If fishing in deeper water keep an eye the thermocline. Water below this will not have enough oxygen to keep the fish alive if they get hooked. As far as what depth to fish and where would be best, some of this is trial and error. Set a few at different depths to see what works and then focus on fishing similar areas. If you have a good sonar unit, look for areas with fish to set your jugs. If you are going to be crappie fishing during the day, let the jugs soak while you crappie fish and check them every couple of hours or when you move to a different spot.


----------



## NitroNX898 (Apr 7, 2009)

cwhitney said:


> If fishing in deeper water keep an eye the thermocline. Water below this will not have enough oxygen to keep the fish alive if they get hooked. As far as what depth to fish and where would be best, some of this is trial and error. Set a few at different depths to see what works and then focus on fishing similar areas. If you have a good sonar unit, look for areas with fish to set your jugs. If you are going to be crappie fishing during the day, let the jugs soak while you crappie fish and check them every couple of hours or when you move to a different spot.


Thanks


----------



## fishrman86 (Jun 13, 2016)

Hi new to the forum, I use chicken hearts and gizzards with great results will try to upload photos from this weekend


----------



## fishrman86 (Jun 13, 2016)

The bigger one was around 20 lb


----------



## NitroNX898 (Apr 7, 2009)

Nice fish and welcome


----------



## Law Dawg (Mar 18, 2013)

*Best Results*

We get our best results for fish under 5lbs on BEEF Winnies, the cheaper the better they work; they have always out fished all other bait for this size cats.


----------



## Fishin' Soldier (Dec 25, 2007)

Shad are crazy abundant right now. Find a place to cast net some gizzard shad. Use half at a time.


----------



## sanchez89 (Mar 7, 2015)

Find some salties, they are hardy. Stay alive on the hook for a long time.

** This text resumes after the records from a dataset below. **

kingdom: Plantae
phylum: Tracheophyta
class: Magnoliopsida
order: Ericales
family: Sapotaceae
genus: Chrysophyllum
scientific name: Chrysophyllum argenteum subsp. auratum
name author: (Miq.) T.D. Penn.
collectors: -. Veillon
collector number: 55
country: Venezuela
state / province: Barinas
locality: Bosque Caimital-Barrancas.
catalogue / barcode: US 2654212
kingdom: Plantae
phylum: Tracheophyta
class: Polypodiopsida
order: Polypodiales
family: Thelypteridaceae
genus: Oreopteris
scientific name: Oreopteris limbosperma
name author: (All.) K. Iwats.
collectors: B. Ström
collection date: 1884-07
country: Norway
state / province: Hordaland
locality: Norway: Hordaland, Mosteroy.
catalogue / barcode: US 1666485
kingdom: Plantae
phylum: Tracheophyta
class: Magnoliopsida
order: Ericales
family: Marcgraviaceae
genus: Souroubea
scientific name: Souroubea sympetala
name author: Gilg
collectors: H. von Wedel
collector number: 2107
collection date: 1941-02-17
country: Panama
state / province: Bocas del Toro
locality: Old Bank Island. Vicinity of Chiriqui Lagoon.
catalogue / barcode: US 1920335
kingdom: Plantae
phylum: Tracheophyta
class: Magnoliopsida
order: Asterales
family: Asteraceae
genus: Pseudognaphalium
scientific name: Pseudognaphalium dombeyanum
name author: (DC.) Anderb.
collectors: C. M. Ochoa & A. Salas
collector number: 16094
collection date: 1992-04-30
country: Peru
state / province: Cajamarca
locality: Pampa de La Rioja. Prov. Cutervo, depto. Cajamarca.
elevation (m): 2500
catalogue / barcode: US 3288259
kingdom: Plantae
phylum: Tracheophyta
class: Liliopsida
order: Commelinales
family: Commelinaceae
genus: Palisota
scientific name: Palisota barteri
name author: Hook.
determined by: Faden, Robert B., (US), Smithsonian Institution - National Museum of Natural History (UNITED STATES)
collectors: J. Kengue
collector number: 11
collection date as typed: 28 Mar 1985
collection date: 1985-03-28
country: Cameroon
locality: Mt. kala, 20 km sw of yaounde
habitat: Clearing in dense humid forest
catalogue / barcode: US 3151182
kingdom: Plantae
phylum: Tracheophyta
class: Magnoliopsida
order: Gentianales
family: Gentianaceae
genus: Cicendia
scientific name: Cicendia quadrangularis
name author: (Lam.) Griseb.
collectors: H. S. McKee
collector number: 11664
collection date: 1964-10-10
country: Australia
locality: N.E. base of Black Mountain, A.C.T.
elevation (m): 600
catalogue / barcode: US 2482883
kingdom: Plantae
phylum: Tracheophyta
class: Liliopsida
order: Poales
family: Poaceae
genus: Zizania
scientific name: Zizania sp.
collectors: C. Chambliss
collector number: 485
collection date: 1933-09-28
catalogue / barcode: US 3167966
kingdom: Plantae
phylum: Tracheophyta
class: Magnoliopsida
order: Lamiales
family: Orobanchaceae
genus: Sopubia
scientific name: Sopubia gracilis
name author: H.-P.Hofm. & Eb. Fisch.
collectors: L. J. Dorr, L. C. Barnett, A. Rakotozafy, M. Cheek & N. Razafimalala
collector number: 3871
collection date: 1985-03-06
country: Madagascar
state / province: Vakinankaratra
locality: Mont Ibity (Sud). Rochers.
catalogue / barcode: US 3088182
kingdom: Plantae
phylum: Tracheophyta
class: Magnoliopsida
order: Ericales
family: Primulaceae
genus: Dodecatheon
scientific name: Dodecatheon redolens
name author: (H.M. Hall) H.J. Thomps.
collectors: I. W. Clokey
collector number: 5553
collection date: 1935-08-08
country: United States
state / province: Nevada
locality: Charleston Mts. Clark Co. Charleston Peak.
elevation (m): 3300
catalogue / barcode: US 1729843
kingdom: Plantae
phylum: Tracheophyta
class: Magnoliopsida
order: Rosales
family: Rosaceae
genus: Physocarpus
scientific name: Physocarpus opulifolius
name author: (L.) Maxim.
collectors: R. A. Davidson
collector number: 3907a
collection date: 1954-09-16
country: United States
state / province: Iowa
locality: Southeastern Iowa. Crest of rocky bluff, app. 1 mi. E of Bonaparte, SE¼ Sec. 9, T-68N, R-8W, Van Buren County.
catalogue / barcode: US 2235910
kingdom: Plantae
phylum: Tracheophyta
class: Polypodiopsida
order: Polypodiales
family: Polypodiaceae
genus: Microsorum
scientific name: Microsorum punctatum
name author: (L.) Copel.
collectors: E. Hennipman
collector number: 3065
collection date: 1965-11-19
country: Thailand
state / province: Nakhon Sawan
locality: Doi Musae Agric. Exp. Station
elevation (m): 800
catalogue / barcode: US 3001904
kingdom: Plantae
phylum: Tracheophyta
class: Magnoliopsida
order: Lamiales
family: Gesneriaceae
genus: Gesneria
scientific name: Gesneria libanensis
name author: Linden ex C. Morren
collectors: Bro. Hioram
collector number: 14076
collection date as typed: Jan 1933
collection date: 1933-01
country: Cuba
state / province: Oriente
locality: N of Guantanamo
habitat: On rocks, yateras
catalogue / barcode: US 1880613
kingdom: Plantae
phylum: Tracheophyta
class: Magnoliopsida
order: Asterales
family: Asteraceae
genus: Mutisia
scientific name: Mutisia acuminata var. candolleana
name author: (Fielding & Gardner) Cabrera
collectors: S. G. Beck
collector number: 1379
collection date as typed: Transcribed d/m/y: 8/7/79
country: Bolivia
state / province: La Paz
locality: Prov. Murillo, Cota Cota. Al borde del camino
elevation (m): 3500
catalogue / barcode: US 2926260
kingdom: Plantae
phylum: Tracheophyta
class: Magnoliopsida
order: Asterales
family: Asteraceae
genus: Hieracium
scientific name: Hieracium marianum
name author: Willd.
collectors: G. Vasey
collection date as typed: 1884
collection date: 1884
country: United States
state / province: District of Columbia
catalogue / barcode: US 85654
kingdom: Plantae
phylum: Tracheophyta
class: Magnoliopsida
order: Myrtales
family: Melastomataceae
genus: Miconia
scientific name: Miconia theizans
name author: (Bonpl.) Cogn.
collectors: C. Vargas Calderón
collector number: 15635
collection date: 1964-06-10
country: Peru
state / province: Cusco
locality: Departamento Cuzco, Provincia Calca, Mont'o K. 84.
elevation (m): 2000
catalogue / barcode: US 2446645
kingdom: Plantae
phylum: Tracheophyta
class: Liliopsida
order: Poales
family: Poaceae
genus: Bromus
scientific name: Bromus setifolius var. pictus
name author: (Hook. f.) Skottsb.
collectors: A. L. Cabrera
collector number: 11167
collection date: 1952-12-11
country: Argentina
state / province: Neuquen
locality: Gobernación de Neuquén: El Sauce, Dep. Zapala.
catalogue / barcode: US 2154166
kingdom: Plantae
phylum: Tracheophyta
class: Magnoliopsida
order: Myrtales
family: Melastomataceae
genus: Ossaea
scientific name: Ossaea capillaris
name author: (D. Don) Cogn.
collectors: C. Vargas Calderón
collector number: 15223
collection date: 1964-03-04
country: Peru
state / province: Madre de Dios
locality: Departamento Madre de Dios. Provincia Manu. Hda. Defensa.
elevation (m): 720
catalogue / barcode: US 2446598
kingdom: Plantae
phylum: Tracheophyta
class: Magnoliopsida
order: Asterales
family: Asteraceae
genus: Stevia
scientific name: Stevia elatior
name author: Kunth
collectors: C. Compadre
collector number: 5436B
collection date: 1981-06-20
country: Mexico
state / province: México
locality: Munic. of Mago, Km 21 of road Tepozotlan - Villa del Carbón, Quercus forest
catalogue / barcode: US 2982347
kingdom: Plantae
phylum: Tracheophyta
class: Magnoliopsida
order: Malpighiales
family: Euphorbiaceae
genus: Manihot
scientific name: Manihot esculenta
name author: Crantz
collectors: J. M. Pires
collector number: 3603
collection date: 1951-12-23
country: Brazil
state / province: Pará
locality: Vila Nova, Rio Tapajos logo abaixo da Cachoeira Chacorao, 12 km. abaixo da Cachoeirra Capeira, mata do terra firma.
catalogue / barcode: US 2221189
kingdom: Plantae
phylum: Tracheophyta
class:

Sent from my SM-N920T using Tapatalk


----------



## cva34 (Dec 22, 2008)

Law Dawg said:


> We get our best results for fish under 5lbs on BEEF Winnies, the cheaper the better they work; they have always out fished all other bait for this size cats.


Had similar luck..If you want tougher weiners ..cut into bait size.and Micro Wave small batches.stay on hook better


----------